Hotel Germ Spotlight

Category : Archive
Date : November 26, 2012
Hotel Germ Spotlight

Here in Canada, our government-based TV network is the CBC, the Canadian Broadcasting Corporation and our counterpart to the U.K.’s BBC. The network treads in a more Canada-centric fare than others which lean towards syndication of US programming. I say this because a program recently aired on the CBC focusing on ‘dirty’ Canadian hotels, a subject not likely to raise many eyebrows south of the border. The CBC even made their own interactive website to restate their findings. Check it out here.

The long and the short of it is that CBC, a national broadcaster renowned for its highly credible reporting, has produced a show potentially sullying the reputation of some of the country’s finest hotels – six major chains and 54 rooms in the heart of Montreal, Toronto and Vancouver. CBC beams into every Canadian home and they’ve now made it a recurrent, primetime habit to disparage leading downtown properties with actual photographic evidence. Aside from any bloodcurdling yells echoing from the damage control departments at the implicated hotels, there’s a very essential lesson that permeates the longest unguarded border in the world.

Dirty guestrooms are poison for hotels. The internet is written in permanent ink and many prestigious names have been tarnished. Unless a clever lawyer is able to sneak an injunction past a judge, which may take years to formally process, this vilifying website will be available to the public for a very long time and hosted by the CBC, a trustworthy and heavily trafficked domain name (read: SEO). It’s all just another reaffirmation that cleanliness is godliness.

Think about it this way: you have to crawl before you can walk. In order to attain a positive review, start first by eliminating the negatives. Before you attempt to satisfy a guest’s higher desires for an incredible, wholly memorably vacation or a breezy business trip, you must first satisfy their most basic of needs – running water, safety, heating, air conditioning, insulation, that sort of thing. Room cleanliness is the epicenter of this foundation; disrupt it and the house crumbles.

This report serves as yet another wakeup call to show how vital and sensitive this issue is for guests. Too often I see TripAdvisor reviews where the writer deems everything agreeable but then gives a lousy one-star rating because of two or three untidy aspects of the room. Clearly, the housekeeping department needs some bolstering.

Moreover, you cannot rest halfway with the belief that what looks clean is actually clean. The CBC investigators used hidden cameras, ultraviolet flashlights and an array of other gadgets to pinpoint all the areas overlooked or improperly sanitized. A neat bed doesn’t mean there isn’t garbage underneath it. A vacuumed floor or carpet doesn’t preclude microbes from clinking to the telephone receiver or remote control. These under-the-surface troublemakers won’t be readily visible to your guests, but if a journalist with an upcoming editorial on dirty hotel rooms ever comes your way, they might as well be in plain sight.

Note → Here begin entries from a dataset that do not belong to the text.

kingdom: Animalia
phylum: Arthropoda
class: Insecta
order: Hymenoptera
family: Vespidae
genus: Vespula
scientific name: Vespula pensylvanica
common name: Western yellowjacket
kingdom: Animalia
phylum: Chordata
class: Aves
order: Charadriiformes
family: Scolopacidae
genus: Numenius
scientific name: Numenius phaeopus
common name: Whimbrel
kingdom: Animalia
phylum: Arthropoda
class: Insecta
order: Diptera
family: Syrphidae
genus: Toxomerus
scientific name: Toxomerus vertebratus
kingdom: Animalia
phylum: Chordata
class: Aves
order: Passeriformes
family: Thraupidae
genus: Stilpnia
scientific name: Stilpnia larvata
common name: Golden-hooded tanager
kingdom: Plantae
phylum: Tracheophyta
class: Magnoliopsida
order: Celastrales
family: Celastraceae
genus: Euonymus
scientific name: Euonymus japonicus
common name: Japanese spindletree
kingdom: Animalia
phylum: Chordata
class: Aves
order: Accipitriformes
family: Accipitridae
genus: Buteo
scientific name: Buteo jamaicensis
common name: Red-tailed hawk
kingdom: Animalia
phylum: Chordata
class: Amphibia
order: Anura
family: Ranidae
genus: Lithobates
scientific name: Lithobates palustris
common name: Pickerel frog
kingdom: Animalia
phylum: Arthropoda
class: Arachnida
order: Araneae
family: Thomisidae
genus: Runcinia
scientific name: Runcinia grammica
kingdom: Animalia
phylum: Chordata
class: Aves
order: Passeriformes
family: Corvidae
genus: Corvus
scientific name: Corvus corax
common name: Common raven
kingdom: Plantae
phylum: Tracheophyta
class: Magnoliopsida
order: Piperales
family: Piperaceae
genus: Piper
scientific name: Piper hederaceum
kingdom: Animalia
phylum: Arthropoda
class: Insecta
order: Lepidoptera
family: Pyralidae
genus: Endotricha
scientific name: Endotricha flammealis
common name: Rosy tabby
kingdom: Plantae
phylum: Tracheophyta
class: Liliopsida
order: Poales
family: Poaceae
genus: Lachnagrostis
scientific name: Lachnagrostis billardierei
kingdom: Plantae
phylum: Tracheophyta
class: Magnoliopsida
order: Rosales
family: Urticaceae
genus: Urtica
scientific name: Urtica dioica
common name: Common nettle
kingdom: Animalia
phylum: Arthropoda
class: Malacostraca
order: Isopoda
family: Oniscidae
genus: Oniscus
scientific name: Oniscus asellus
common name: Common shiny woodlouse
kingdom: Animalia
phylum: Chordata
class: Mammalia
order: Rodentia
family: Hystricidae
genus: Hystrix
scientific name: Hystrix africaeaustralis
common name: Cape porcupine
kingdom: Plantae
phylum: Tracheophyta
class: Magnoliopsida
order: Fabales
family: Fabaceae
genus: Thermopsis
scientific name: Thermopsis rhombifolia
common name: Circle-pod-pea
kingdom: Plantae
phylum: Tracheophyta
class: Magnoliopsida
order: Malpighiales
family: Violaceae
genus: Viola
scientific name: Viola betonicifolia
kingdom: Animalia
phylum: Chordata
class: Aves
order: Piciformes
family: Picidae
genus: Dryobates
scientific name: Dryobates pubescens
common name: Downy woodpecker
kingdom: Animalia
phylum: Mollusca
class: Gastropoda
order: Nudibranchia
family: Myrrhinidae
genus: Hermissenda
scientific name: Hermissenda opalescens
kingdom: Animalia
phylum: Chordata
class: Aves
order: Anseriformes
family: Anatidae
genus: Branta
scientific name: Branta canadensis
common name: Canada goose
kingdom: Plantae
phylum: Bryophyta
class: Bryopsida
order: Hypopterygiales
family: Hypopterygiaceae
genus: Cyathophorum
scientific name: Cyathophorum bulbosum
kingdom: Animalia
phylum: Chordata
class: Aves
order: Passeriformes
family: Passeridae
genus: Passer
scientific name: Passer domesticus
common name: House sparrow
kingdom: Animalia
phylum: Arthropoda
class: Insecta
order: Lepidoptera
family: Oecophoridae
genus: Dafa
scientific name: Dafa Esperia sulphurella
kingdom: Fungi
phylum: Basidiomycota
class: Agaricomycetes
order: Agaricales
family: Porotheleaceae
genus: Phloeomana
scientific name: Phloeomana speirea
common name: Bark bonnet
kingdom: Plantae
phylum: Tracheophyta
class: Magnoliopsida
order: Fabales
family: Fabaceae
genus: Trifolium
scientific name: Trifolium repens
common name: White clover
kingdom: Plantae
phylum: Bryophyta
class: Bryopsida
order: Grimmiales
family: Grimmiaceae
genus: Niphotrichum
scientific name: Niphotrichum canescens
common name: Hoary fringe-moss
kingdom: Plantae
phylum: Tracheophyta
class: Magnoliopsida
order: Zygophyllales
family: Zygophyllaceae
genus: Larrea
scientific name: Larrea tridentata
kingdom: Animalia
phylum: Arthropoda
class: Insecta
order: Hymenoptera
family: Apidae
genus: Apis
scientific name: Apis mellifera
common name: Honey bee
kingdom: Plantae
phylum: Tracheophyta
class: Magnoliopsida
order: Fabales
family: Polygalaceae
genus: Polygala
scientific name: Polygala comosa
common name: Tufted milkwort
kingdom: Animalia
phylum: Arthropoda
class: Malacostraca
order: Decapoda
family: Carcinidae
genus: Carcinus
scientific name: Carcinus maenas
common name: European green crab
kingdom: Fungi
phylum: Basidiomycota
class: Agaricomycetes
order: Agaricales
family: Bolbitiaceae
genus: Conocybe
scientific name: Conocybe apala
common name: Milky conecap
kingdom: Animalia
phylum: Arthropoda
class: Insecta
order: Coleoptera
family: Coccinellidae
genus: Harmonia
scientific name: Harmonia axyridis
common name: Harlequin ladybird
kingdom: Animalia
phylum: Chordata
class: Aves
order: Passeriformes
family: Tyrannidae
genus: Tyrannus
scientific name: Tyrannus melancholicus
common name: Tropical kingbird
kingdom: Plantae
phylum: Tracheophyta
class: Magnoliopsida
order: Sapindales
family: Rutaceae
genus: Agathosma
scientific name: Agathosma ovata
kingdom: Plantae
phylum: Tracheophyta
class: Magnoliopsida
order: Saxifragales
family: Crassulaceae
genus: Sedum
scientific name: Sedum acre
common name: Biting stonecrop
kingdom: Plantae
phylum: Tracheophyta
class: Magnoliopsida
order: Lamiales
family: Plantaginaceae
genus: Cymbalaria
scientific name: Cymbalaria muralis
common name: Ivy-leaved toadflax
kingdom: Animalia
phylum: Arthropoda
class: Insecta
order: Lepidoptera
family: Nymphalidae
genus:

Don’t let this happen to your property. A good first step is to hire an unannounced, independent, external auditor capable of elucidating your housekeepers’ shortcomings and suggesting more hygienic cleaning procedures. From there, it all boils down to training and reassessing for improvement. This falls into the hands of your Executive Housekeeper, so ensure that this manager fully understands the imperative of ongoing vigilance and continuous improvement towards perfection.

Particularly as it concerns housekeeper training, there is one tricky matter that comes to mind. For their wages and what is required of them on an hourly basis, housekeepers are often too hurried to perform their duties entirely up to code. If they are cutting corners, it is more likely due to time constraints than malicious intentions against the hotel.

Say you set a quota of 14 guest rooms per shift and with properly thorough technique a maid can only finish 12. Fearful of reprisal, this maid then rushes through the last half of the day to stay on target with expectations. Part of the staff education should include not only a fair allotment of rooms, but also a long chat that stresses quality (meeting standards) over quantity (sacrificing standards). If a room needs more attention than normal, housekeepers should be comfortable taking longer to complete every detail (or calling for support) without the worry of quotas or insensitive bosses.

Regardless of what steps you take behind the scenes, in the end it boils down to guest satisfaction. Clean rooms leaves them content, the opposite can have very dire consequences. This is not the first time this issue has come up and it most certainly will not be last, just make sure that your property isn’t in the slug line.